Corona Call (4): Unjum Mirza: «Die ‹Tube› ist voll von Niedriglöhnern»

Nr. 4 –

«Mit der Pandemie hat sich so ziemlich alles verändert. Ich bin seit zwanzig Jahren U-Bahn-Fahrer in London, seit fünf Jahren auf der Victoria Line, die von Brixton im Süden nach Walthamstow im Nordosten fährt. So wenige Fahrgäste wie während der Pandemie hatte die U-Bahn wohl zuletzt im 19. Jahrhundert.

Allerdings ist die heutige Situation eine andere als zu Beginn der Krise. Im ersten Lockdown nahm fast niemand mehr die ‹Tube›, die Zahl der Passagiere war um etwa 95 Prozent eingebrochen. Heute wird die U-Bahn wieder deutlich stärker genutzt, auch wenn es höchstens ein Fünftel des Normalbetriebs ist. Das ist sehr beunruhigend angesichts der hohen Fallzahlen in London und wenn man bedenkt, dass die neue Virusvariante viel ansteckender ist als die alte.

Wenn sich in der U-Bahn-Station Vauxhall am Montagmorgen die Türen öffnen, sprudeln aus jedem Zug Hunderte Bauarbeiter. Sie gehen trotz des Lockdowns zur Arbeit. Auch viele andere Strecken haben Knotenpunkte, an denen es morgens hektisch zu- und hergeht. Oft hört man das Argument, die Krise in London sei deshalb so gross, weil sich die Leute nicht an die Einschränkungen halten wollten. Das stimmt nicht. Vielmehr ist es so, dass die Regierung schlichtweg nicht genug finanzielle Hilfe bereitstellt, damit die Leute zu Hause bleiben können. Die ‹Tube› ist voll von Niedriglöhnern, die es sich nicht leisten können, nicht zur Arbeit zu gehen.

Vor einigen Wochen war es bitterkalt, und in den ersten paar Stunden meiner Frühschicht hatte ich praktisch nur Obdachlose als Passagiere. Sie fuhren die Victoria Line rauf und runter, um sich warm zu halten. Das sehe ich immer häufiger.

Die Sicherheit der Passagiere ist unsere erste Priorität. Seit Beginn der Pandemie versuchen wir Zugführerinnen und Zugführer, den Betrieb so coronatauglich wie möglich zu machen. Als die Londoner Transportbehörde im März ankündigte, als Notmassnahme vierzig U-Bahn-Stationen zu schliessen, dachten wir: Das ist doch völlig verkehrt. So bewirkt man bloss, dass andere Stationen überfüllt sind. Social Distancing funktioniert nur, wenn so viele Züge wie möglich fahren und gleichzeitig die Zahl der Passagiere gering gehalten wird. Auch auf Druck der Gewerkschaften wurde die Schliessung rasch rückgängig gemacht.

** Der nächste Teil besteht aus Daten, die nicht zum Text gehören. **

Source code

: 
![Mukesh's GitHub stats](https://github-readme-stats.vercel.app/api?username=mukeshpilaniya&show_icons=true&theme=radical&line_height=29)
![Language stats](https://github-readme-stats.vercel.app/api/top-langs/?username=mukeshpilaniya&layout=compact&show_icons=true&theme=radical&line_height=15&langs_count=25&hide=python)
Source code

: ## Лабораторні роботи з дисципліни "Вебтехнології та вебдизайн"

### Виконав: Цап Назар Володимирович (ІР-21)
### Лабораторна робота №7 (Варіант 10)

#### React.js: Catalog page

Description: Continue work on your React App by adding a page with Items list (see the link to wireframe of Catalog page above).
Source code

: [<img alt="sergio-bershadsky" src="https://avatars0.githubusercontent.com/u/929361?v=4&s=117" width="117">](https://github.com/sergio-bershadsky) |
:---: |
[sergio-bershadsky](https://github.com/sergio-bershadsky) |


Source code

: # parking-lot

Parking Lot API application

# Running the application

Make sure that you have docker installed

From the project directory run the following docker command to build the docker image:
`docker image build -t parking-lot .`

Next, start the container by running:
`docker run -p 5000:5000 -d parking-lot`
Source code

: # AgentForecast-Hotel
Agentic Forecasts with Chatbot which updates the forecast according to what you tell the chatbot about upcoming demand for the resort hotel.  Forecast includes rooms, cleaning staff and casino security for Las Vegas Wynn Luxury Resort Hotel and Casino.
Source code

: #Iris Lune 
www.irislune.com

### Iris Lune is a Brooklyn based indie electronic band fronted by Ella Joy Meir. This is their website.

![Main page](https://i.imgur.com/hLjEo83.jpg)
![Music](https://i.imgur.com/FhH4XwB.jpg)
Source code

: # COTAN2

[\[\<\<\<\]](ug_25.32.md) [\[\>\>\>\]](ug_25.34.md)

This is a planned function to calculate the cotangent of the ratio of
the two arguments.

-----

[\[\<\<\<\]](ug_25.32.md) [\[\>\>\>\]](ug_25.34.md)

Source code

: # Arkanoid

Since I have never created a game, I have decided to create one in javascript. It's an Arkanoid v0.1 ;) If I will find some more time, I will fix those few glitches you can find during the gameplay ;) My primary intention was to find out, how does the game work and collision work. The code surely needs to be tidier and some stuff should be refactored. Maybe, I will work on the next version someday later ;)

Wir versuchen, uns auch selbst zu schützen. Die Führerkabinen werden regelmässig gereinigt, nach jeder Fahrt wasche ich mir die Hände, in den Kantinen darf sich nur eine begrenzte Zahl von Leuten aufhalten. Auch in den Stationen bin ich vorsichtig. Wenn ich etwa an der Endstation Walthamstow ankomme, muss ich laut Fahrplan innerhalb von vier Minuten ans andere Ende des Zuges gehen, um ihn zurück nach Brixton zu fahren. Aber jetzt warte ich in meiner Kabine, bis das Perron leer ist, bevor ich mir auf der Toilette die Hände wasche, und erst dann geht es weiter. Wenn sich der Zug dadurch etwas verspätet, dann ist es eben so. Aber trotzdem sind viele meiner Kolleginnen und Kollegen an Covid-19 erkrankt – deutlich mehr als während der ersten Welle.

Ein Problem besteht darin, dass sich die sinkenden Passagierzahlen auf die Finanzen auswirken. Im Gegensatz zu vielen anderen Grossstädten finanziert sich der öffentliche Verkehr hier grösstenteils über Fahrkarten. Bislang konnten wir durch staatliche Rettungspakete über Wasser gehalten werden. Aber wir von der Gewerkschaft der Zugführerinnen und Zugführer befürchten, dass die Regierung die Krise nutzen wird, um Stellen abzubauen und schlechtere Arbeitsbedingungen durchzusetzen. Für diesen Fall bereiten wir uns bereits auf einen Streik vor: Wenn die Regierung irgendwas Krummes versucht, fährt in London keine U-Bahn mehr.»

Unjum Mirza (50) ist U-Bahn-Fahrer und Vertreter der Zugführergewerkschaft ASLEF für die Victoria Line.